Benelli BKX 125 S – prova: 125cc di personalità

La Benelli BKX 125 S è una naked-motard con una dotazione tecnica interessante e un’estetica personale. Il motore da 15 CV fa tutto quel che la legge consente, ma la guida è sicura e divertente: un’ottima porta d’accesso per il motociclismo, ad appena 3.390 euro.

Quando ho scoperto che avrei dovuto provare la Benelli BKX 125 S, ho sorriso. Non per snobismo, ma per quella strana combinazione di nostalgia e curiosità che le 125 sanno ancora suscitare, anche a chi le ha lasciate da un bel po’. Ho passato qualche giorno in sella, ho fatto finta di avere di nuovo 16 anni. O almeno ci ho provato. Il risultato? Più interessante del previsto.

Naked-motard con le carte in regola

La BKX 125 S è la proposta di Benelli per chi entra nel mondo delle due ruote attraverso la patente A1. Esteticamente si presenta con una personalità forte: atteggiamento da motard, faro anteriore a LED aggressivo e linee che strizzano l’occhio alle sorelle di cilindrata superiore. Da lontano regge il confronto con moto più costose, e non è un complimento da poco nel segmento dove l’occhio vuole la sua parte quasi quanto il portafoglio. Già, il portafoglio: con 3.390 euro di listino, anche il prezzo è piuttosto interessante.

Ma è la dotazione tecnica a fare la differenza. Le sospensioni sono pluriregolabili — una caratteristica che nel segmento delle 125 raramente si trova. Onestamente non so quanti sedicenni sfrutteranno la possibilità di adattare il set-up al proprio peso e al proprio stile di guida, ma resta un potenziale vantaggio concreto.

Ben più utilizzate, ci scommetto, saranno le regolazioni della distanza delle leve di freno e frizione. A qualcuno sembrerà banale, ma guardatevi in giro: ci sono moto che costano facilmente il doppio e su cui ancora oggi non trovate nulla di tutto questo. A onor del vero, sull’esemplare che ho provato io, la leva del freno era piuttosto lontana in tutte le regolazioni. Tanto per capirci, io con la mia taglia L di guanti, ho utilizzato la posizione più vicina alla manopola.
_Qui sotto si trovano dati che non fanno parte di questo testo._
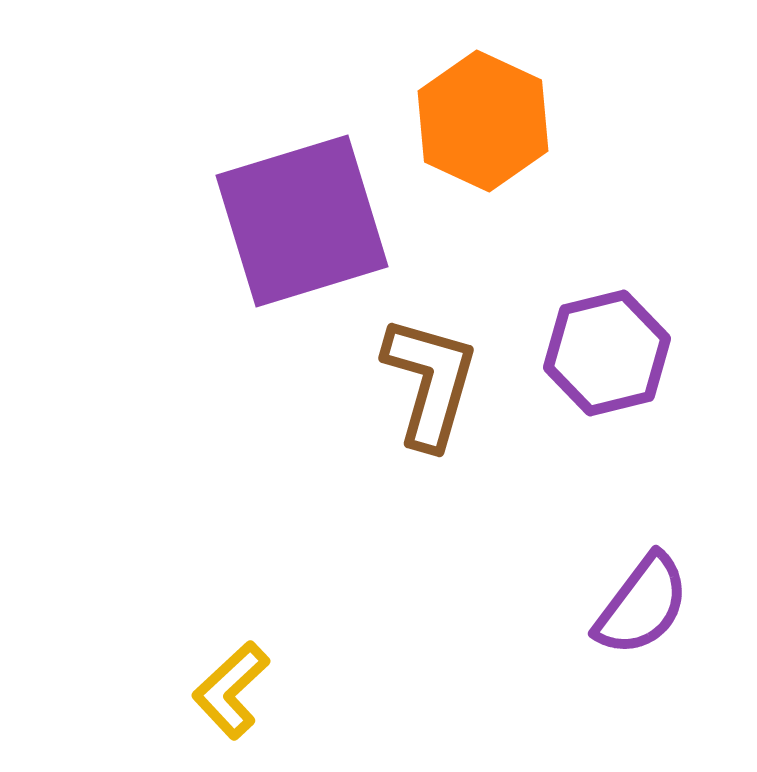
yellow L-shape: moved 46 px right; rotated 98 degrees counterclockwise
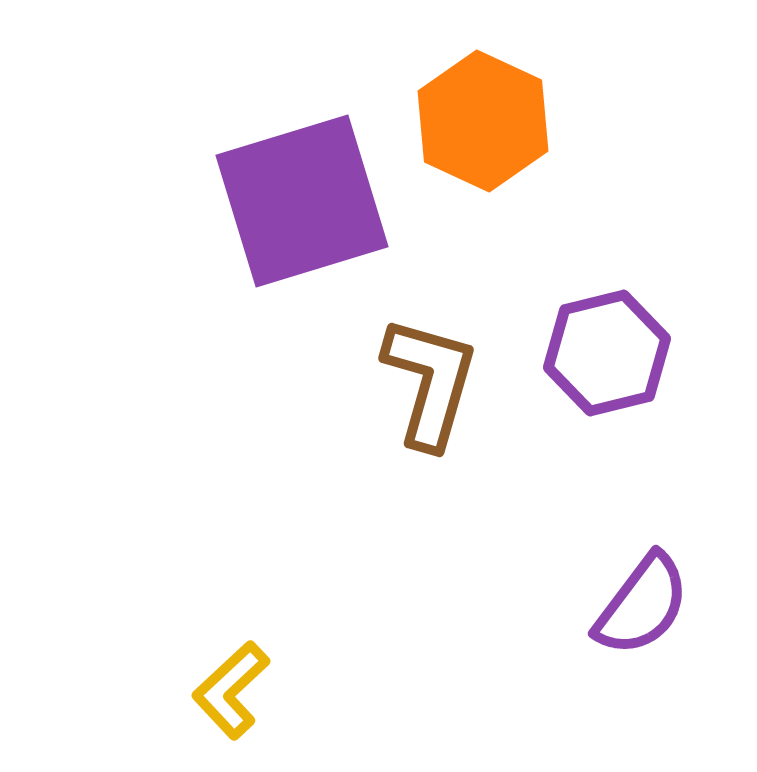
purple square: moved 20 px up
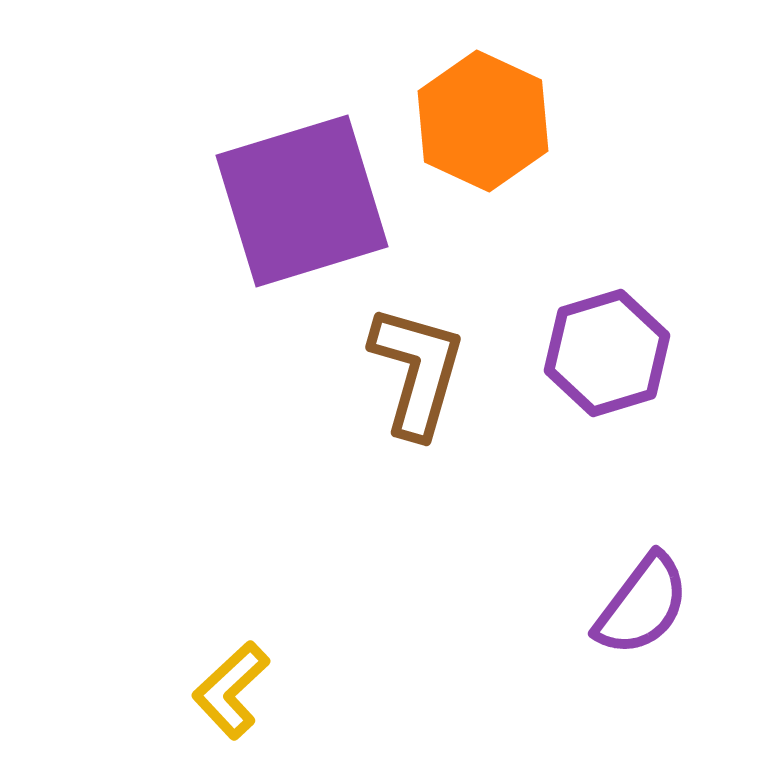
purple hexagon: rotated 3 degrees counterclockwise
brown L-shape: moved 13 px left, 11 px up
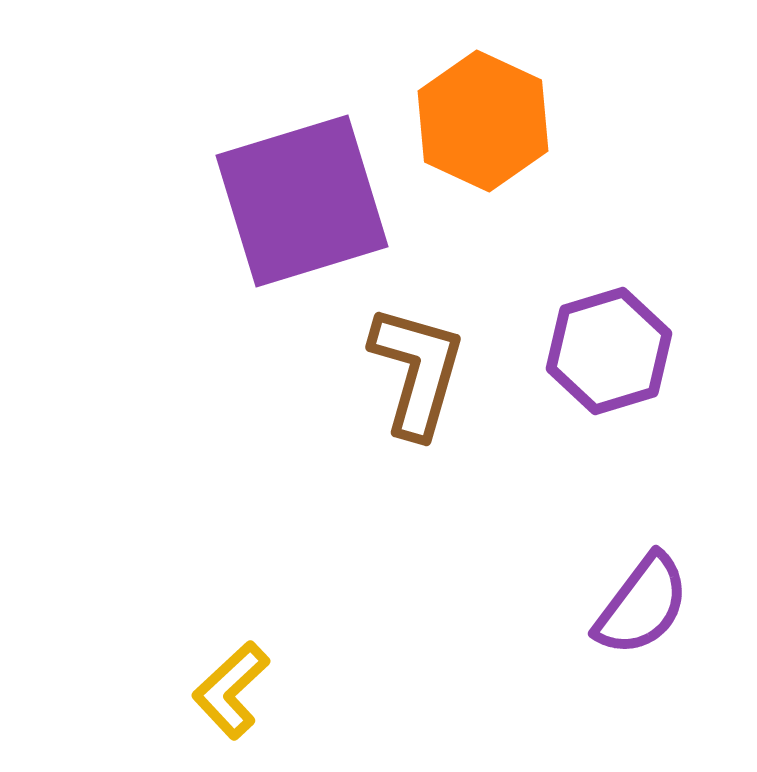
purple hexagon: moved 2 px right, 2 px up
Benelli BKX 125: agile e matura

Già dai primi chilometri la BKX 125 S trasmette un feeling rassicurante e onesto. La posizione di guida è naturale, con un manubrio largo che garantisce leva e controllo senza forzare nulla. Solo la forma della sella non mi convince fino in fondo; è tanto scavata, chiaramente per favorire l’appoggio a terra di principianti e diversamente alti, ma in questo modo gli spostamenti longitudinali sono limitati.

Con 142 kg in ordine di marcia e gomme dalla sezione sottile, l’agilità è, ovviamente, ai massimi livelli. Basta decidere e la moto cambia direzione, quasi prima che lo si chieda.

Prova Benelli BKX 125 S

Più sorprendente è l’ottima stabilità. Il comportamento è composto e prevedibile, con un feeling generale che aiuta a costruire fiducia rapidamente e con naturalezza. Per un neofita, questa è probabilmente la cosa più importante.

I freni meritano poi una menzione a parte: potenti e ben modulabili, permettono di gestire le frenate con decisione senza mai scomporre la moto.

Il motore: 15 CV, né più né meno

Sotto la sella trova posto un monocilindrico da 125cc raffreddato a liquido, con distribuzione SOHC e alimentazione a iniezione elettronica Bosch Motronic. La potenza massima è di 15 CV a 9.500 giri, con una coppia di 12,1 Nm disponibile a 7.000. Il limite di legge per la patente A1, purtroppo, è invalicabile.

La spinta è quella giusta per il traffico cittadino e il misto leggero, anche se la posizione di guida rialzata limita un poco la velocità massima rispetto ad altre 125. Per la cronaca, ho toccato i 118km/h indicati quando è intervenuto il limitatore in sesta.

Ma il punto non è questo: la BKX 125 S è uno strumento per imparare a ragionare da motociclisti, e in questo senso la misura del suo motore è esattamente quella corretta. Per iniziare da zero, è giusto così.

Quindi, com’è?

A 3.390 euro, questa Benelli BKX 125 S è una 125 che si prende sul serio. Dotazione tecnica non indifferente, comportamento sicuro e carattere unico. Non vi riporterà davvero a 16 anni — quello è un sogno che nessuna moto può esaudire per davvero. Ma per chi i 16 anni li ha sul serio, è senza dubbio un’opzioni interessante.